**Aim of the task**
From the line that contains "ring mcp: (254, 289)" to the final line of the entries, return every line exactly and leave out all others.

[[ Recorded data, beginning ]]

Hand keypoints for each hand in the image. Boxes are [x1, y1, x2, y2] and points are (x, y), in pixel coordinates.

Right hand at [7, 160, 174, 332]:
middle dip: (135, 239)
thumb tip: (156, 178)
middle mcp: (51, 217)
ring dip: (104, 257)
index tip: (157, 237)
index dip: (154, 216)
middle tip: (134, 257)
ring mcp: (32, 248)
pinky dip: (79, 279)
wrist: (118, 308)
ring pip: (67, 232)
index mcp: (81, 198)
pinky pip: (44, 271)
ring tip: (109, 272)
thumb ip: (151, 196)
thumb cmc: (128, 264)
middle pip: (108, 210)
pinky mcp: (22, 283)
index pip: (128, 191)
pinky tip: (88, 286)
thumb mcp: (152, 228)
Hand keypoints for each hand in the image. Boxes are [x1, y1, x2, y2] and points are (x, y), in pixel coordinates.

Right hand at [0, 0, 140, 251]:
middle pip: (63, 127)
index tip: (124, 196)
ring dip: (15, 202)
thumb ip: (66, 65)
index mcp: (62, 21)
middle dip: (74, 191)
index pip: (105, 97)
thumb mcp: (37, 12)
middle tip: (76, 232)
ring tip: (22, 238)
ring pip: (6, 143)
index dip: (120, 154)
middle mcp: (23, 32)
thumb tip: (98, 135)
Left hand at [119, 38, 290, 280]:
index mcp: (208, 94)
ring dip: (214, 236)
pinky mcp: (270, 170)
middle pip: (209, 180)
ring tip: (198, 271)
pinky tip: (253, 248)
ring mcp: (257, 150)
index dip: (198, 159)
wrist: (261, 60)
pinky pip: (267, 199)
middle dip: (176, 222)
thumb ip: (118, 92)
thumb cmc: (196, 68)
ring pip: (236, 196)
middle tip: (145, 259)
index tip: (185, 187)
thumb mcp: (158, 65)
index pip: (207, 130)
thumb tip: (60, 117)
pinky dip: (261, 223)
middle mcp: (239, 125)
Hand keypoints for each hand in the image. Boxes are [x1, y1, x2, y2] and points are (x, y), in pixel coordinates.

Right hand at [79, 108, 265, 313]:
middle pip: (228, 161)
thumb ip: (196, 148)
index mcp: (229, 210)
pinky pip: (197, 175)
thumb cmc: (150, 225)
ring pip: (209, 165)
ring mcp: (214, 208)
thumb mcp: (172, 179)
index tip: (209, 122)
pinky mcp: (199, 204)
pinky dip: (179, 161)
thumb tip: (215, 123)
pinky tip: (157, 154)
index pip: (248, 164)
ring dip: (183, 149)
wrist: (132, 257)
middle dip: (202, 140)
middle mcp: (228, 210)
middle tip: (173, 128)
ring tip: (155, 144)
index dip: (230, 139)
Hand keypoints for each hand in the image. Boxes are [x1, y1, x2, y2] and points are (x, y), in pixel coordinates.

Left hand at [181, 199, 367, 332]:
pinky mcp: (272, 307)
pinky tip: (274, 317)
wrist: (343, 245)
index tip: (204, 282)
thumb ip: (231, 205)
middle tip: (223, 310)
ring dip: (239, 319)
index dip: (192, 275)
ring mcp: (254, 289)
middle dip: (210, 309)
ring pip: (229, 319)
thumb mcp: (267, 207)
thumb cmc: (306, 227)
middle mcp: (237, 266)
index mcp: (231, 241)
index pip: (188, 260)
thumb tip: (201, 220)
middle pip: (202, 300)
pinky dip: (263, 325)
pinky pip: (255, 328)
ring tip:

[[ Recorded data, end ]]

**Exercise result**
ring mcp: (254, 289)
middle dip: (210, 309)
ring pip: (229, 319)
thumb mcp: (267, 207)
thumb cmc: (306, 227)
middle mcp: (237, 266)
index mcp: (231, 241)
index pip: (188, 260)
thumb tip: (201, 220)
middle pip: (202, 300)
pinky dip: (263, 325)
pinky pip: (255, 328)
ring tip:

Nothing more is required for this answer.